E tornarem o maldito bendito”.

 

                   Partiu, não por Ela, independente do coração talhado a machado, era boa, delicada e gentil quando seu monstro interno estava pacificado. Parte Ele carregou consigo, parte ficou com Ela, parte ficou com alguns que achavam que sabiam a verdade, tolos. Por intuição e vendo adiante, como é comum aos Serafins, deixou com Ela relíquias para que evitasse os perigos que estariam adiante. Não a quis mal, não poderia, até porque Ela foi uma coisa boa em sua vida e lhe ensinou muito em tão pouco tempo. Ainda derrama luz sobre Ela, suas orações sobre a cabeça dela porque se considera Amigo. Assim como Deus determinou, todas as coisas acontecem, repetem-se.

 

                   Ela, como muitos cavalos, cavalga por aí... a buscar seu rumo, até em si.

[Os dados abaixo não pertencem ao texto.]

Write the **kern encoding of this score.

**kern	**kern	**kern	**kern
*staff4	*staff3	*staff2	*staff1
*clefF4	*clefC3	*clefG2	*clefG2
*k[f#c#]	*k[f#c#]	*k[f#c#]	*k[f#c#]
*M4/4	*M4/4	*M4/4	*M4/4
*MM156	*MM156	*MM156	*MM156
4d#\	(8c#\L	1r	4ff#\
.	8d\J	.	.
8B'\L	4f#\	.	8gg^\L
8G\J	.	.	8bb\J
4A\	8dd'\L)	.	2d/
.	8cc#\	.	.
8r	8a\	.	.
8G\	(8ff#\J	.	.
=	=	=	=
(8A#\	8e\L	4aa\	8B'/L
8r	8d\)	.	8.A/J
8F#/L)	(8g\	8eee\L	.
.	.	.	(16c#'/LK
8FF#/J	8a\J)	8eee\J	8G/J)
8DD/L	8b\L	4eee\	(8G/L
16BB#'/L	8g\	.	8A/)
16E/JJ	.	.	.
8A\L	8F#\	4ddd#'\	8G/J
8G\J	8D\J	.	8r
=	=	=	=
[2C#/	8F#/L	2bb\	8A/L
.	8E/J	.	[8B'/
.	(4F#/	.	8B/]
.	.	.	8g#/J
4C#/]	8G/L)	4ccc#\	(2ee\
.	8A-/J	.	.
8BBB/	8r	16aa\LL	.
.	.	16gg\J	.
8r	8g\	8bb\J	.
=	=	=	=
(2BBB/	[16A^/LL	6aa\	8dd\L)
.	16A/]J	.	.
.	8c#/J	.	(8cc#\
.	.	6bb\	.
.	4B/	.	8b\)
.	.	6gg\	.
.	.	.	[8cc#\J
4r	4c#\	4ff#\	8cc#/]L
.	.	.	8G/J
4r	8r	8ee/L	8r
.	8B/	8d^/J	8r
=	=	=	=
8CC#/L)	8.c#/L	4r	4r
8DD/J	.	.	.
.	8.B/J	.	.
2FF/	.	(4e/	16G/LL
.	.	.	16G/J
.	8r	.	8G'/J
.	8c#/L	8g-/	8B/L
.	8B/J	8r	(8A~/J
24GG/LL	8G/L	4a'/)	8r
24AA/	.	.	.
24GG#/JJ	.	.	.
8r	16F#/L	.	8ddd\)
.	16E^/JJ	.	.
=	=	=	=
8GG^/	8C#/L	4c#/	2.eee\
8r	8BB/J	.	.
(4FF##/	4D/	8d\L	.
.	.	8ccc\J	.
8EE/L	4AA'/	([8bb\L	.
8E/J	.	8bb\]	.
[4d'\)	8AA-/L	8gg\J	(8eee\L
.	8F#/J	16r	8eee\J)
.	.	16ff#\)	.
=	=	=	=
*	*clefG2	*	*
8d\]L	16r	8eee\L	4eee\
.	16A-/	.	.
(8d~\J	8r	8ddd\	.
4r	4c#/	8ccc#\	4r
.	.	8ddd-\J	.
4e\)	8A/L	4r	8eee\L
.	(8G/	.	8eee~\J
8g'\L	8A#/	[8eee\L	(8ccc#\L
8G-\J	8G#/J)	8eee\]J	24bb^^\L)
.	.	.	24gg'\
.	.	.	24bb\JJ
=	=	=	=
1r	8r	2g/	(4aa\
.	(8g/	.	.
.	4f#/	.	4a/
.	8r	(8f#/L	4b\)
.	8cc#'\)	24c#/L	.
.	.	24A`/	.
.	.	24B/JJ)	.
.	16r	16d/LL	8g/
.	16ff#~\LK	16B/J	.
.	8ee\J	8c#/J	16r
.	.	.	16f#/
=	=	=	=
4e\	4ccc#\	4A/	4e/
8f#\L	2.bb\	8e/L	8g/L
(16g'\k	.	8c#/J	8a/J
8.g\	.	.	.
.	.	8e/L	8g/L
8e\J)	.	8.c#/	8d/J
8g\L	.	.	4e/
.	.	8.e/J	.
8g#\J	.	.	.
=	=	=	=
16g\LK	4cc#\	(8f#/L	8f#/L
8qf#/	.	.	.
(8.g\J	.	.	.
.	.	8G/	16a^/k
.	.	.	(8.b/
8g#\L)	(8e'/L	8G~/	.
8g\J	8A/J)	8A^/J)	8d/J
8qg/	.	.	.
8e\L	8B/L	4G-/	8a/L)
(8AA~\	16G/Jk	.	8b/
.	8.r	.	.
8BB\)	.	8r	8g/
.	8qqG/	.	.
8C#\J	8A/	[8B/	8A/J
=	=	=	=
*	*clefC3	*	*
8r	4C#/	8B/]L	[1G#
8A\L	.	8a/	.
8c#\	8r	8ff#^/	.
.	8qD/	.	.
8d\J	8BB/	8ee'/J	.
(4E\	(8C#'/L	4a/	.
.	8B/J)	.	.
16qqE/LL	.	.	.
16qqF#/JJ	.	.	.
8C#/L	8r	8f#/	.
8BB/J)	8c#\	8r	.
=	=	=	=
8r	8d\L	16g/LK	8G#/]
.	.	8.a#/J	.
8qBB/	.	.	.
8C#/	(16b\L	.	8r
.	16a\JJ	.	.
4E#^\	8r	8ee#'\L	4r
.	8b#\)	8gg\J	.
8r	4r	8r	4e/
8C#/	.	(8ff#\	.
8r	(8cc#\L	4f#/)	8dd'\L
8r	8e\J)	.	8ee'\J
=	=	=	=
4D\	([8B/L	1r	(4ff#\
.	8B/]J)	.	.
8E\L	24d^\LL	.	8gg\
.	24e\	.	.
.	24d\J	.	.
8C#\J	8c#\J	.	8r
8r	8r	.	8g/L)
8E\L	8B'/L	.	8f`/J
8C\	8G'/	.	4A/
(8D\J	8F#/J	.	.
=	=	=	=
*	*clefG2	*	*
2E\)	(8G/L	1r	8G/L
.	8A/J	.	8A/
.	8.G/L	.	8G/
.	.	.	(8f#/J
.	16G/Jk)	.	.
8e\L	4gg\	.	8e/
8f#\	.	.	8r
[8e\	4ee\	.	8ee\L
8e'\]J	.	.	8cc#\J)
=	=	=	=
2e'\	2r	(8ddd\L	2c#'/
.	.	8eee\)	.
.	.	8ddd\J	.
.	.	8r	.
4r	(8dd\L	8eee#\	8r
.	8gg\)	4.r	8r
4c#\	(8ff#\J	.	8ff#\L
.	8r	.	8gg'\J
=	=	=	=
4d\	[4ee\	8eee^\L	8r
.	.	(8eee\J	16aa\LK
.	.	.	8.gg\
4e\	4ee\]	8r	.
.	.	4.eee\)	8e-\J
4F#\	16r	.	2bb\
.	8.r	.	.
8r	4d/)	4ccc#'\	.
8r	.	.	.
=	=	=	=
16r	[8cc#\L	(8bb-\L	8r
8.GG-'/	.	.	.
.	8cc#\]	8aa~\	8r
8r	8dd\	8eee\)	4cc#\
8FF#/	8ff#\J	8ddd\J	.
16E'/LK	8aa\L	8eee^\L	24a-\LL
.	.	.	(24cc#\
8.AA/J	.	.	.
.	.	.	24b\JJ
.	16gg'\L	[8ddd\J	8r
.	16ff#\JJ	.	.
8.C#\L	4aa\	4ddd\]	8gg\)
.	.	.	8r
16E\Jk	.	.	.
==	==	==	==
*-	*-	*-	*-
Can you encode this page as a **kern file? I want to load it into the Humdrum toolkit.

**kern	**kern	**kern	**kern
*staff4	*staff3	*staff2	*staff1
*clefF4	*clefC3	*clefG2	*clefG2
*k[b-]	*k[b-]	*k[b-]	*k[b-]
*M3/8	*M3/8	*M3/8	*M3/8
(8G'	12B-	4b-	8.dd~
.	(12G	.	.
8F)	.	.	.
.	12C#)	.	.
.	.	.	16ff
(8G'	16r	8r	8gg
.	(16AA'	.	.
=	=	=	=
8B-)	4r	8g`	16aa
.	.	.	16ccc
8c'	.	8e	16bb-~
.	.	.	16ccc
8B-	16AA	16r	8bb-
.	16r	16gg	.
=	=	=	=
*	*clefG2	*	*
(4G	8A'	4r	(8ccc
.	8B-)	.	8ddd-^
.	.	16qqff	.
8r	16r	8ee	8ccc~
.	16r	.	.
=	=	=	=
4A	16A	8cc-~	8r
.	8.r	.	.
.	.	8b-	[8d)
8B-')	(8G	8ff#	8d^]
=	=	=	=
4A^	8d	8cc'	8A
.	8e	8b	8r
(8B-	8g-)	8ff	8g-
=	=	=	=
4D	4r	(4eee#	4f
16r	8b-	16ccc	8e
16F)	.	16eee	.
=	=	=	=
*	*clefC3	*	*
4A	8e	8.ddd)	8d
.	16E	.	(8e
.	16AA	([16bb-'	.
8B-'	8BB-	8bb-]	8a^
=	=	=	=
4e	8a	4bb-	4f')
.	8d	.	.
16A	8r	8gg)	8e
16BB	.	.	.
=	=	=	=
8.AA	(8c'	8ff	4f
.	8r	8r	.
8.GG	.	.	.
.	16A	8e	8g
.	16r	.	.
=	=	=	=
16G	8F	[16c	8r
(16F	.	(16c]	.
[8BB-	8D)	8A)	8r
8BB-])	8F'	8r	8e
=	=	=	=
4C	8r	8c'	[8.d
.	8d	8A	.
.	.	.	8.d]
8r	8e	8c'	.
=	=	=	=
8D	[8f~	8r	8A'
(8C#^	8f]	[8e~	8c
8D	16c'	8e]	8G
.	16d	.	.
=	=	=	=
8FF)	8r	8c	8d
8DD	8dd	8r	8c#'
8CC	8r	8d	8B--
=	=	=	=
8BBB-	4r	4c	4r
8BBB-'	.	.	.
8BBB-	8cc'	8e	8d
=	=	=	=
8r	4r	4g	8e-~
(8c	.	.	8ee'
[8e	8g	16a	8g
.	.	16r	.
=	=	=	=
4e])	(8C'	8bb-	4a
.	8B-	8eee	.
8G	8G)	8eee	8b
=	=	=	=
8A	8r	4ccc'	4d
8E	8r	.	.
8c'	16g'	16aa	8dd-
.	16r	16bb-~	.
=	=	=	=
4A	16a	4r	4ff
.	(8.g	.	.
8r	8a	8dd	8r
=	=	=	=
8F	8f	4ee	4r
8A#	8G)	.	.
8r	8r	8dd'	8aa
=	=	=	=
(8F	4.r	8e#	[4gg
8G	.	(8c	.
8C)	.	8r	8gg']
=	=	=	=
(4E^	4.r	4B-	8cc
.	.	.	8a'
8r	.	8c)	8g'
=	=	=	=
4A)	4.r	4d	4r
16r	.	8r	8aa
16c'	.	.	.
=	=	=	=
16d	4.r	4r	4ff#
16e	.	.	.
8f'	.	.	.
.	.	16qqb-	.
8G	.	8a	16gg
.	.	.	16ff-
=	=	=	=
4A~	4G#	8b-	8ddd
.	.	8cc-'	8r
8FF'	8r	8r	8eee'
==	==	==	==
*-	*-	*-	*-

Uns acham que Ela endureceu, outros, que se perdeu. Ele sabe que, um dia, Ela sairá do mundo das fantasias. Ele sabe, porque a conhece bem. Ainda hoje, em momentos mais inesperados, Ela se materializa diante dele. Ele lança uma oração aos Céus, pedindo paz para o coração dela, proteção.

 

                   Alguns contam que a constelação de Pégasos, a do Cavalo Alado, surgiu desse encontro do Cavalo com o Serafim, nada tendo a ver com Zeus, o Deus do Olimpo. Pégasos junto ao Cisne e à Águia guardariam o segredo do enigma de Andrômeda, ainda a ser revelado. Pégasos fica dando piruetas na abóbada celeste e, de vez em quando, fica de cabeça para baixo.

 

 

Fonte da Ilustração: http://www.myinterestingfacts.com.

 

 

                   Até a próxima aventura!

 

(Esta é uma obra de ficção, de realismo fantástico, não tendo compromisso com a verdade ou com situações e fatos que possam ter ocorrido na vida real.)